As a 2020 deadline to end overfishing in European Union waters approaches, a new report measures the progress that fisheries ministers have made in setting sustainable fishing limits to implement the EU’s reformed Common Fisheries Policy (CFP), which took effect in 2014.
In 2017, 55 percent of fishing limits were set above scientific advice, according to the report, Taking Stock.1 Fisheries consultancy Poseidon Aquatic Resource Management Ltd. conducted the study for The Pew Charitable Trusts. The analysis found that fisheries ministers have set more than half of catch limits above scientific advice in recent years, making limited progress toward the CFP’s requirement to end overfishing by 2015 where possible and by 2020 at the latest.2
Each year, the International Council for the Exploration of the Sea (ICES), an international scientific organisation, provides advice on the highest levels of catches that would ensure the sustainable exploitation of EU fish stocks. But since reaching agreement on the CFP in 2013, fisheries ministers have consistently set a majority of fishing limits—referred to as the total allowable catch, or TAC—at levels above the ICES advice.
Overfishing varies in Europe’s regions. The data for 2017 show that a large proportion of fishing limits are set too high throughout north-western European waters.
Few EU fish stocks, currently less than 10 percent, have official scientific estimates of their levels of biomass—the combined weight of all the fish of one specific stock—relative to CFP objectives. The CFP requires that fish stocks be recovered above biomass levels capable of producing the maximum sustainable yield (MSY)—that is, the biomass level that is able to produce the largest catch without depleting the population. When available, these estimates are provided by ICES.

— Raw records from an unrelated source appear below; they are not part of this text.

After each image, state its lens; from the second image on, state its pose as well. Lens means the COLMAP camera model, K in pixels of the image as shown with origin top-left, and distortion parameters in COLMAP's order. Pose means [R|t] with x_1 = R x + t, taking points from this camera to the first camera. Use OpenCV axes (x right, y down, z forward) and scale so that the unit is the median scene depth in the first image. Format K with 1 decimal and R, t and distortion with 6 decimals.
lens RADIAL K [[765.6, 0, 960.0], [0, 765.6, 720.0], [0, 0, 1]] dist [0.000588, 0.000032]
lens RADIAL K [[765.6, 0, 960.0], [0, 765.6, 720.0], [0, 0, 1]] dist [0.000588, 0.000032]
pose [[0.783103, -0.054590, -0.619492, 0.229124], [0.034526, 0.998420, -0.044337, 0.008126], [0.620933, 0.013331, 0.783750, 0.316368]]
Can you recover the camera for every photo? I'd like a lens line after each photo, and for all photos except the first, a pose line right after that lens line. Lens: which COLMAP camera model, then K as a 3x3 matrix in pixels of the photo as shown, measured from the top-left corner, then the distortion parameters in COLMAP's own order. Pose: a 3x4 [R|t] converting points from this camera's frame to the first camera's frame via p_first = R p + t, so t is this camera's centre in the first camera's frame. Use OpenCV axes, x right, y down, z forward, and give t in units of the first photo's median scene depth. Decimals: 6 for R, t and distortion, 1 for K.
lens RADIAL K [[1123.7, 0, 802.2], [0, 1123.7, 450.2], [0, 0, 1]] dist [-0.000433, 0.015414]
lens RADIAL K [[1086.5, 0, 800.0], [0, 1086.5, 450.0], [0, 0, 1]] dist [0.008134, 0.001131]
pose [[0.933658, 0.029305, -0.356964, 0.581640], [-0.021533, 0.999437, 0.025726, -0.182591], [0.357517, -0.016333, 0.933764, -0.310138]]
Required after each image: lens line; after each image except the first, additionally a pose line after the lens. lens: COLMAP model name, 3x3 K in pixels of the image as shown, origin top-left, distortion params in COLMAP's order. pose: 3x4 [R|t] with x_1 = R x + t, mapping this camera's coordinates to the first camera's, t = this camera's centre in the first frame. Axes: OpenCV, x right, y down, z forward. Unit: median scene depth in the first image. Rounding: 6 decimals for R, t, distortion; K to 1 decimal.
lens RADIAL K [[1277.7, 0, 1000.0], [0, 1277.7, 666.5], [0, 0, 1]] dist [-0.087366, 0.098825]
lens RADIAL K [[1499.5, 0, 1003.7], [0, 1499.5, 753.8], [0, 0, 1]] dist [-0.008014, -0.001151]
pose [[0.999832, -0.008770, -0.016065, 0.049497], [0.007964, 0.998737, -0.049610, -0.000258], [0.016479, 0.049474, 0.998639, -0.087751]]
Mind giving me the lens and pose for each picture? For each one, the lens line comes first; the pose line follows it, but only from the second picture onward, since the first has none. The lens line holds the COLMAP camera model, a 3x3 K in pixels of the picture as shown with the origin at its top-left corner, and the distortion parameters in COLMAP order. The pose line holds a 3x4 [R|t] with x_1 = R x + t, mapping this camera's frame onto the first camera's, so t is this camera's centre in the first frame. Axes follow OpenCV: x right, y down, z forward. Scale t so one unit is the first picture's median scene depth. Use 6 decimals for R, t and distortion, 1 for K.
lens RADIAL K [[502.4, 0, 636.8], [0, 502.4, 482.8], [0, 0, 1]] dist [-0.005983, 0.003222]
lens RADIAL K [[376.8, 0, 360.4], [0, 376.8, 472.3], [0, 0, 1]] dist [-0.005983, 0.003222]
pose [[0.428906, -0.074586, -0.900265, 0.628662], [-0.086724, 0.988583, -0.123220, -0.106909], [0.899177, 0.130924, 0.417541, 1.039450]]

The Taking Stock report attempts to address this lack of information by developing alternative estimates that are likely to be closer to the CFP objectives.
The CFP, which entered into force at the start of 2014, sets a legally binding deadline for an end to overfishing “by 2015 where possible, and on a progressive, incremental basis at the latest by 2020 for all stocks.”
The task of ending overfishing in Europe should be nearly complete at this point. Instead, data consistently show an alarming proportion of fishing limits being set too high and stocks on a slow path to recovery.
Decisions to set fishing limits in line with scientific advice in the next three years are critical if the EU and its member states are to achieve the environmental, social, and economic benefits that come from sustainably managed fisheries.